#### Page excerpt
┄┄┄┄┄┄┄┄┄┄┄┄┄┄┄┄┄┄┄┄

I can’t ski. I’m not learning. I might to do a bit of yoga while they are all off.

I am sorry, but this just sounds like sulking. Why not learn?

allchangenochange · 31/03/2018 14:40

I would book a babysitter and get out of the house for your activities. DH isn't a reliable presence but does seem to provide a reasonable income so use the income to buy the support you need.

Yarboosucks · 31/03/2018 14:40

But family ski holidays can be the epitome of happy family time and you are opting out….

Wallywobbles · 31/03/2018 14:40

I'd mention that you are seeing a solicitor to the food conversation myself. And if you feel like that I wouldn't bother going skiing.

Wallabaloo · 31/03/2018 14:40

Ha. He’d also probably hit you if you were too forceful yarboo, he’s probably best avoided.

OP posts:
maras2 · 31/03/2018 14:41

Sweetie, you sound so unhappy.
I don't like the sound of your husband one bit, nor his mother.
Maybe see the holiday period through then start to plan for a less oppressive life for just you and the kids. Flowers Wine or Gin or Brew

Yarboosucks · 31/03/2018 14:41

Does he hit?

Wallabaloo · 31/03/2018 14:41

I should stop as maybe it’s been drip fed.

He’s generally a Cnut this is just a minor rant I guess in an overall v unhappy sit.

OP posts:
BrownTurkey · 31/03/2018 14:46

Ok, aggressive sounds worrying.

On the face of the rest of it he has at least some good things going for him eg he earns, has interesting hobbies, spends at least some time with his dc investing in them and likes good food and cooking? And enjoys culture and has a good relationship with his mother.

This does of course need to come with respect for your role, doing a share of the drudge work of parenting, and love and committment to you.

┄┄┄┄┄┄┄┄┄┄┄┄┄┄┄┄┄┄┄┄

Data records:
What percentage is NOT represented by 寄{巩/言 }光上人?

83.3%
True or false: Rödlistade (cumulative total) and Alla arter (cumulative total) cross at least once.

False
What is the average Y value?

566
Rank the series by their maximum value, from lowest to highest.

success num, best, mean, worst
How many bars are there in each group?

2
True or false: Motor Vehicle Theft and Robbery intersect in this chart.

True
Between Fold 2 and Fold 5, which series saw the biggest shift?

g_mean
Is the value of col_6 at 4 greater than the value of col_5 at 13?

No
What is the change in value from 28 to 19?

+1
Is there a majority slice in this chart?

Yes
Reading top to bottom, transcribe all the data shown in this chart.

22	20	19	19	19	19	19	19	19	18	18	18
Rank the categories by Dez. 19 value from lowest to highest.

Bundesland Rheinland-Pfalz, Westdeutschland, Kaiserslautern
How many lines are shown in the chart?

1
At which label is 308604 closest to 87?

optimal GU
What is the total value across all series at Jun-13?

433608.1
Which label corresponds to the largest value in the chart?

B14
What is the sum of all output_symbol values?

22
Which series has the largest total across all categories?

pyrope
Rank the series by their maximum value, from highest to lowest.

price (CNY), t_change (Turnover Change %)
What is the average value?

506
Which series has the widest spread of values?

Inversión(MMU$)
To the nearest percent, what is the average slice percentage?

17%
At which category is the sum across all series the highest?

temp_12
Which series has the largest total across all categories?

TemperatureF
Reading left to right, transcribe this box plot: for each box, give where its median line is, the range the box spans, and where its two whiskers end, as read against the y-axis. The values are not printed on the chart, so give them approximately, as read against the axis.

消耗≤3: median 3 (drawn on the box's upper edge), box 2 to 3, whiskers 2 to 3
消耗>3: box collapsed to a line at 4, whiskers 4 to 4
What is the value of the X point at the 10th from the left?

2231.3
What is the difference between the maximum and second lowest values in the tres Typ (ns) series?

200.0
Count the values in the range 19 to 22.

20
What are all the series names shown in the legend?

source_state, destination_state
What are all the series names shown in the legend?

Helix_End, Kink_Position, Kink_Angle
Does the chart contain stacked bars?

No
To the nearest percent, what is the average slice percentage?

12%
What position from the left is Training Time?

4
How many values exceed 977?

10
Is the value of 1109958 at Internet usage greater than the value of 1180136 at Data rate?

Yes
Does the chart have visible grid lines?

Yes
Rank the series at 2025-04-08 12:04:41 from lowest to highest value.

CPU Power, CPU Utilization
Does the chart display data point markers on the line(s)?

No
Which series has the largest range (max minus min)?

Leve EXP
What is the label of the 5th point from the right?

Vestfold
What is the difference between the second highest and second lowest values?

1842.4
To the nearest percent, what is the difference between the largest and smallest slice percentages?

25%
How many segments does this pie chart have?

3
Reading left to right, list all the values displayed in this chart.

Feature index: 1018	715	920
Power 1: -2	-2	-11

┄┄┄┄┄┄┄┄┄┄┄┄┄┄┄┄┄┄┄┄

#### Exercise objective
Write the next part of the forum thread about the unhappy marriage and the family ski holiday, continuing on from its final sentence.

#### Response area
I would be interested to know what would happen if you diaried in some evenings out for the two of you, or said you were going out with eg your Mum or friend, or wanted to do something specific one day of the skiiing holiday. But equally, I wonder what would happen if you joined in more with some things. If he continues to exclude you or not think of you, then I think that is quite unreasonable.

Yarboosucks · 31/03/2018 14:46

Gotta love a church-goer!

DameDoom · 31/03/2018 14:47

Wallabaloo do you have anyone at all you can talk to about this in real life? You sound utterly broken and things will not improve.
Would you dare just not go skiing and stay at home instead? You really need some support Flowers.

I8toys · 31/03/2018 14:47

Does his mum rely on him a lot for entertainment? Does she not do other things apart from be with your dh? Sounds a bit odd.

My husband is sporty - no way on earth am I joining him - fuck that for an idea. You need to do things just you, him and the kids - your family unit. I would be annoyed by so many outside influences.

Inertia · 31/03/2018 14:50

Does he hit you?

The refusal to join in with family life and treating you like the unpaid babysitter makes him sound like an total and utter selfish arsehole, but if he hits you as well then he is dangerous.

Yarboosucks · 31/03/2018 14:52

OP If you are thinking of leaving, then my suggestion is that ahead of that you start to be a bit more independent within your marriage.

If you are going skiing, chances are there are some nice spa type treatments in the resort - book some!

Get a baby-sitter, join a club, sort your job out…

Quartz2208 · 31/03/2018 14:52

You sound so downtrodden

Gemini69 · 31/03/2018 14:54

Sounds like her preferred his Mothers company Hmm why aren't you and the kids invited to the Roast dinner feast....

he sounds like a selfish self absorbed DICK ...kick his ass back to his Mother... seems he's living there anyway Flowers

seventh · 31/03/2018 14:54

What @Yarboosucks said

And ThanksThanks

Oblomov18 · 31/03/2018 14:56

If you can't communicate and tell your husband and discuss what going to happen over a bank holiday and which holiday you both want to book.......
Then you have serious problems.
You surely know this?

Laserbird16 · 31/03/2018 14:56

Hold up, he hits you? That's not OK. You may not feel ready/strong enough to leave yet but one day you will be. Get ready by prioritising yourself, your needs and building your own life outside of this marriage. Maybe sack off yoga and see a counsellor /solicitor.